第2回『過去からの弔鐘』の巻(後篇)(田口俊樹+H書房N&Y)

 
■シリーズ第1作『過去からの弔鐘』の巻・後篇です。前篇はこちら

 
田口:話は変わるけど、読み返してみたら、この頃はこんなことも知らなかったんだって思うところがけっこうあってさ。たとえば、ニューヨークにフラットアイアン・ビルっていうのがあって、それは昔からあるけっこう有名なビルなんだな。(参考リンク:英語版 Wikipedia 画像
 
V字になってる道路にある、あの細長い三角形のビルですか?
 
田口:そうそう。形から来てるんだね。フラットアイアン、つまりアイロンだよ。でも、そんなことも知らなくてさ。そのまま読んで、「フラティロン(Flatiron)」ってやっちまってる。お恥ずかしいかぎりです(笑)。
 
他に何かありましたか?
 
田口:今ならこう訳すのに、っていうのはけっこうあるけど、本全体としてはいいんじゃない? 自分で言っちゃうけど。「フラティロン」は別として(笑)。とにかく『過去からの弔鐘』は初めてあんまりわからないところがない本だった。英語も易しかったし。一番自信をもって訳せたんじゃないかな。「フラティロン」は別にして(……)。当時はネットもないし、わからないことがあると本当に大変だったんだよ。弁解ですが。そう言えば、『八百万の死にざま』は難しかったな。
 
最初の三作のほうが英語は簡単だったんですね?
——
> _取り組む課題_
• a. 掲載本文のうち、「V字になってる道路にある、あの細長い三角形のビルですか?」から「最初の三作のほうが英語は簡単だったんですね?」までを、両端の語句も含めて一字一句そのまま書き写してください。
• b. 掲載本文で、田口さんは当時Flatironという名前をどう訳してしまったと述べていますか。

> _データ欄_
——
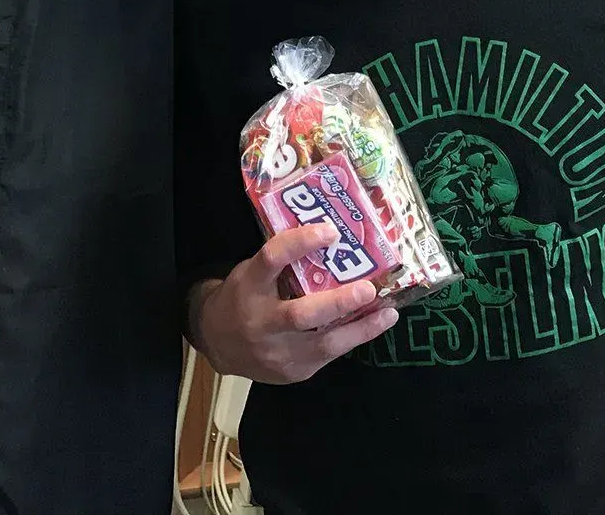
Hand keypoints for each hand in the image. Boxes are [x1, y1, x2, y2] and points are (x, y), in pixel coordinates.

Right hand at [191, 225, 398, 384]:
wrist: (216, 343)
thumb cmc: (242, 297)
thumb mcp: (251, 272)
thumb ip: (283, 262)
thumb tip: (331, 237)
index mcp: (248, 287)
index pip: (272, 259)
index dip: (300, 243)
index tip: (331, 231)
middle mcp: (261, 322)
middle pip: (300, 314)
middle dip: (338, 303)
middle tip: (368, 288)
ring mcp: (277, 353)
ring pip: (323, 344)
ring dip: (361, 329)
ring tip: (388, 313)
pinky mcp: (292, 373)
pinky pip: (328, 355)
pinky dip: (352, 339)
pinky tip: (372, 326)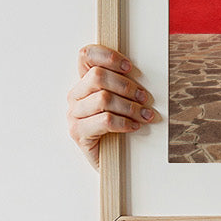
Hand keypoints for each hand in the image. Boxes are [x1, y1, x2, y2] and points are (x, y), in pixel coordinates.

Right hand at [67, 45, 156, 169]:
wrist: (113, 165)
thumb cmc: (120, 130)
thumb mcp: (123, 103)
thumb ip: (124, 86)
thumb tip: (143, 75)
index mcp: (84, 83)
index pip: (86, 56)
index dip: (107, 56)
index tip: (129, 67)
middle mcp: (75, 96)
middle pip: (97, 76)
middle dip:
——
> _演習の解答_
• a.
V字になってる道路にある、あの細長い三角形のビルですか?
 
田口:そうそう。形から来てるんだね。フラットアイアン、つまりアイロンだよ。でも、そんなことも知らなくてさ。そのまま読んで、「フラティロン(Flatiron)」ってやっちまってる。お恥ずかしいかぎりです(笑)。
 
他に何かありましたか?
 
田口:今ならこう訳すのに、っていうのはけっこうあるけど、本全体としてはいいんじゃない? 自分で言っちゃうけど。「フラティロン」は別として(笑)。とにかく『過去からの弔鐘』は初めてあんまりわからないところがない本だった。英語も易しかったし。一番自信をもって訳せたんじゃないかな。「フラティロン」は別にして(……)。当時はネットもないし、わからないことがあると本当に大変だったんだよ。弁解ですが。そう言えば、『八百万の死にざま』は難しかったな。
 
最初の三作のほうが英語は簡単だったんですね?

• b. 「フラティロン」と訳してしまったと述べています。